The USDA also cut its maize and soya bean estimates for the year on 11 July. The projected US maize yield is down 1.3 tonnes per hectare to 3.7 tonnes per hectare, a total of 45 million tonnes less than was predicted in June. Estimates of total US soya bean production are also down by 4.2 million tonnes to 83 million tonnes compared with June, contributing to a sizeable overall drop in predicted US oilseed production for 2012–13.

“Persistent and extreme June dryness across the central and Eastern corn belt and extreme late June and early July heat from the central Plains to the Ohio River Valley have substantially lowered yield prospects across most of the major growing regions,” says the July issue of the USDA's monthly report, World Agricultural Supply and Demand Estimates.

How have the crop losses affected prices?

The United States exports 53% of the world's maize and almost 43% of soya beans globally, so any change in the US supply of these crops will affect prices worldwide.

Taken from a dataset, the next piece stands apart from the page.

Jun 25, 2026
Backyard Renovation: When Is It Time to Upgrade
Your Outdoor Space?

The price of maize last week hit a record US$8.16 per bushel ($321 per tonne), and traders think that prices could rise above $9 per bushel by early August unless there is a significant change in the weather. That seems unlikely at the moment, says Maximo Torero, a food-market and trade analyst at the International Food Policy Research Institute in Washington DC. Prices of soya beans are also up by almost 30% since the beginning of June, and by almost 60% since the end of last year, he says.

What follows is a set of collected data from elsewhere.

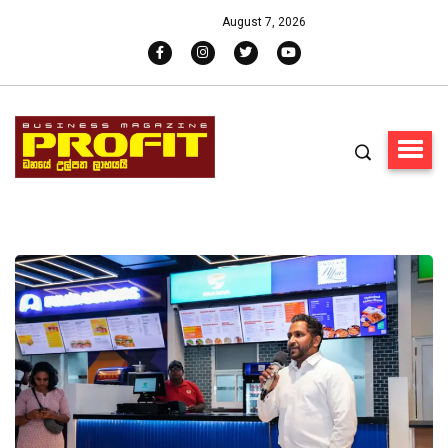
August 7, 2026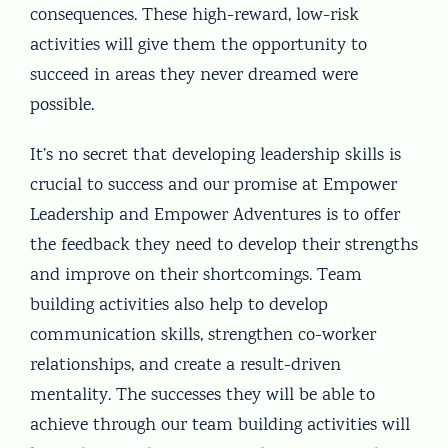
consequences. These high-reward, low-risk
activities will give them the opportunity to
succeed in areas they never dreamed were
possible.
It’s no secret that developing leadership skills is
crucial to success and our promise at Empower
Leadership and Empower Adventures is to offer
the feedback they need to develop their strengths
and improve on their shortcomings. Team
building activities also help to develop
communication skills, strengthen co-worker
relationships, and create a result-driven
mentality. The successes they will be able to
achieve through our team building activities will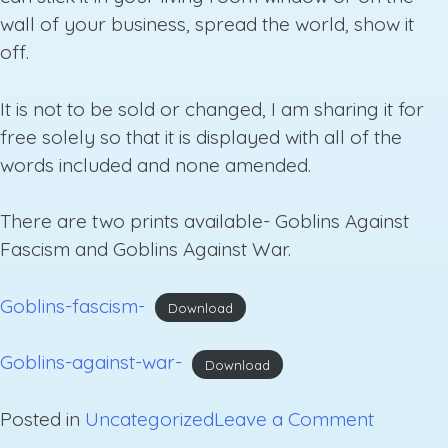
wall of your business, spread the world, show it
off.
It is not to be sold or changed, I am sharing it for
free solely so that it is displayed with all of the
words included and none amended.
There are two prints available- Goblins Against
Fascism and Goblins Against War.
Goblins-fascism-
Download
Goblins-against-war-
Download
on
Posted in
Uncategorized
Leave a Comment
Free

How does this compare to the food crisis in 2008?

The prices of soya beans and maize have passed the 2008 peak. But wheat, rice and oil prices have not matched their 2008 highs, so that will help to stave off a similar crisis, says Torero. There is also no sign of the export restrictions that were put in place in 2008 that further exacerbated prices.

Who will feel the effects most?

The direct impact of the increase in maize and soya bean prices will be felt in net importing countries such as Mexico and China. The price hikes are unlikely to affect sub-Saharan Africa directly, because people there tend to consume locally produced maize and are not major consumers of soya beans, says Torero.

How can science help?

Researchers are investigating how certain crop varieties — including sorghum and pearl millet, which originated in Africa — are able to withstand heat and drought conditions, says Mitchell Tuinstra, an agronomist at Purdue University in West Lafayette, Indiana. Many scientists are trying to unravel the complex crop genetics that allows these crops to tolerate environmental extremes, and they hope to use conventional breeding methods to create varieties that perform even better. There has already been some success with sorghum, which has shown improved productivity in drought conditions that occur late in the growing season in temperate and tropical environments, says Tuinstra.

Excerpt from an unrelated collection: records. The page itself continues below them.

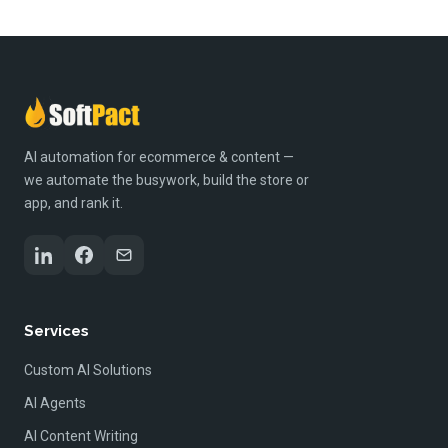
AI automation for ecommerce & content —
we automate the busywork, build the store or
app, and rank it.
Services
Custom AI Solutions
AI Agents
AI Content Writing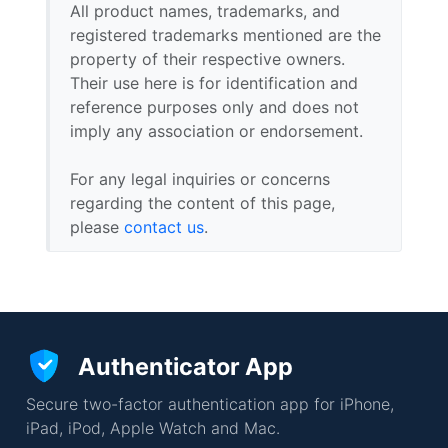
All product names, trademarks, and
registered trademarks mentioned are the
property of their respective owners.
Their use here is for identification and
reference purposes only and does not
imply any association or endorsement.
For any legal inquiries or concerns
regarding the content of this page,
please
contact us
.
Authenticator App
Secure two-factor authentication app for iPhone,
iPad, iPod, Apple Watch and Mac.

Plant breeders are also working to improve the performance of maize under environmental stress, using both conventional breeding and genetic modification. The seed company Pioneer Hi-Bred in Johnston, Iowa, last year commercialized a conventionally bred drought-tolerant hybrid variety, and Missouri-based Monsanto expects to commercialize a genetically engineered variety soon.

In the meantime, some are turning to alternative solutions. “If I had a rain prayer or a rain dance I could do, I would do it,” US agriculture secretary Tom Vilsack told reporters last week.